Your DBMS might attempt to transform this into:

SELECT   department_id, MAX(COUNT(employee_id)) FROM Employees
GROUP BY department_id;

that is, into a sensible question along the lines of “which department has most employees”. But MAX(COUNT(employee_id)) is an illegal expression (you can’t nest set functions) and the result will be some error message defined by your DBMS. This is legal: the SQL Standard doesn’t demand that a DBMS should handle groups within groups, or set functions within set functions.

Tip

That’s why we named this View and its Column EMPLOYEE_GROUPS and COUNT_EMPLOYEE_ID – the names tip off the user that a COUNT in a grouped View is involved.

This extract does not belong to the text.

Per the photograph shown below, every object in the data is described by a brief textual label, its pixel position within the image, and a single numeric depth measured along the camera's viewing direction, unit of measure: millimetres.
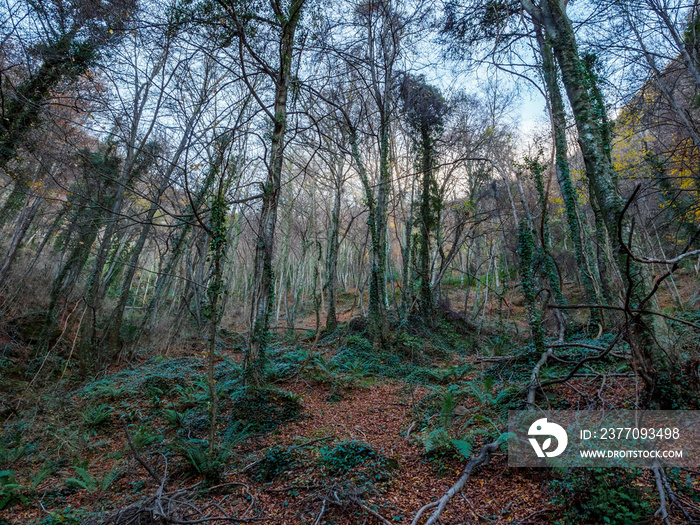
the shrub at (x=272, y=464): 3236
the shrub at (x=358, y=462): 2945
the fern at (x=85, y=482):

That lessens the confusion if the DBMS doesn’t generate a clear error message.

Dialects

The older (pre-1992) DBMSs had these restrictions on grouping:

  • Any set functions in the HAVING clause had to appear in the select list.
  • HAVING was illegal if there was no GROUP BY clause.
  • Groups within Views and subqueries worked only under a full moon (or some undefined equivalent!).

Nowadays, SQL DBMSs support grouping, set functions and HAVING clauses, in a manner pretty much as we have described here, except for the new SQL3 features.

It’s also fairly easy to find DBMSs which will accept non-standard syntax. Sybase ignores the Single-Value Rule so you can use any Column you like in the select list. Oracle includes basic statistical-analysis set functions: STDDEV (standard deviation) and VARIANCE. Several DBMSs allow “GROUP BY expression” or even “GROUP BY ordinal position, as if the GROUP BY clause is analogous to the ORDER BY clause.